The Koreas are still technically at war since the fighting between the two sides ended in 1953 not with a formal peace treaty but in a truce. When Mr. Moon took office in 2017, the Korean Peninsula looked as if it were edging toward a renewed war. North Korea tested a hydrogen bomb and launched intercontinental ballistic missiles. President Donald J. Trump threatened to rain “fire and fury”​ ​ on the North. The two leaders exchanged personal insults like “little Rocket Man” and “U.S. dotard.”

But Mr. Moon and Mr. Kim introduced a rare détente when they met three times in 2018, hugging each other and vowing to build peace and reconciliation on the peninsula. Mr. Moon regularly called for dialogue and improving inter-Korean relations. He saw his political stock rise when he mediated the unprecedented made-for-TV summit between Mr. Kim and Mr. Trump in Singapore in 2018.

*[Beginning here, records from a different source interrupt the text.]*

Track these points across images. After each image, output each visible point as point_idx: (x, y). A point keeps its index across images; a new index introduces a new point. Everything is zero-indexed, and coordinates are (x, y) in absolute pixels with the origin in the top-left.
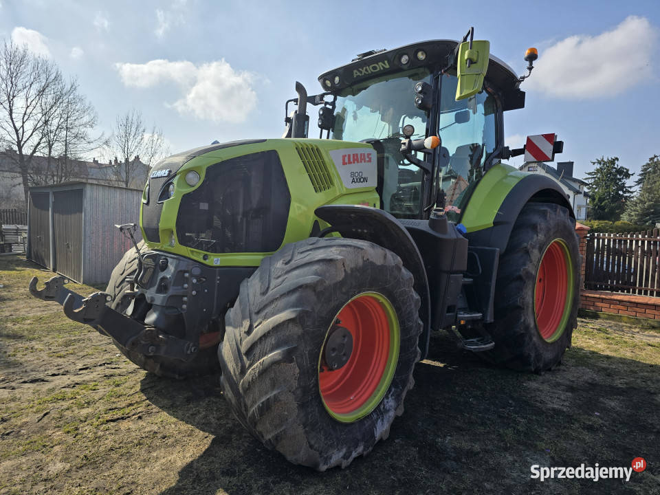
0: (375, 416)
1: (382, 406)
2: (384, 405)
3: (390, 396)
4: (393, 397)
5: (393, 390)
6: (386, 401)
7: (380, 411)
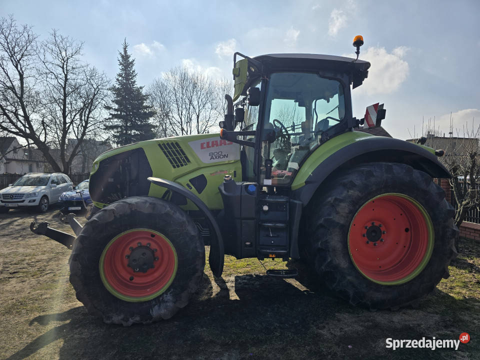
0: (154, 303)
1: (161, 298)
2: (163, 298)
3: (169, 293)
4: (171, 295)
5: (172, 290)
6: (165, 295)
7: (159, 300)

The leaders signed a document in which Mr. Trump promised “security guarantees” for North Korea and Mr. Kim committed to “work toward complete denuclearization of the Korean Peninsula.”

Mr. Moon had his own moments of glory, as well: He stood in the May Day Stadium in Pyongyang in 2018, becoming the first South Korean leader to address a North Korean audience. He and Mr. Kim raised their locked hands atop Mount Paektu, which Koreans consider their nation’s sacred birthplace.

But the euphoria didn’t last long.

The devil has always been in the details when it comes to negotiating how to implement any deal with North Korea. Mr. Moon’s painstaking work to mediate between Mr. Kim and Mr. Trump started fraying after their second summit, held in Hanoi in 2019, collapsed without the leaders sorting out the details on how to carry out the Singapore agreement.

Mr. Trump left office without the removal of any North Korean nuclear warheads. Mr. Moon later said that Mr. Trump “beat around the bush and failed to pull it through.”

Since then, Mr. Kim has resumed a barrage of weapons tests, including one involving an intercontinental ballistic missile last month. His government has vented its frustration at South Korea, calling Mr. Moon’s government “officious,” an “idiot” and a “feared mongrel dog.” The North even blew up a joint inter-Korean liaison office that Mr. Moon had considered one of his key legacies.

In South Korea’s polarized society, Mr. Moon’s critics called him a naïve pacifist who bet too much on Mr. Kim’s unproven commitment to denuclearization. But Mr. Moon had die-hard supporters for his approach. His approval ratings hovered around 44 percent this month, an usually high record for a departing South Korean leader, according to surveys.

Even so, Mr. Moon’s trademark policy of ​seeking dialogue and exchanges with North Korea is in jeopardy after the candidate of his liberal Democratic Party lost the March 9 election by a razor-thin margin to Yoon Suk-yeol, who championed a more hawkish stance on North Korea during the campaign.

In his letter, Mr. Kim appeared to send a vaguely worded message to Mr. Yoon, the incoming president of South Korea. Mr. Kim said that “inter-Korean relations would improve and develop as desired and anticipated by the nation if the north and the south make tireless efforts with hope,” the North Korean news agency said.

Mr. Yoon’s office did not immediately comment publicly on Mr. Kim’s remarks.

During the campaign, Mr. Yoon said he was open to dialogue with North Korea. But like past conservative South Korean leaders, he also emphasized the importance of enforcing sanctions against the North as a tool to pressure North Korea to return to the negotiating table.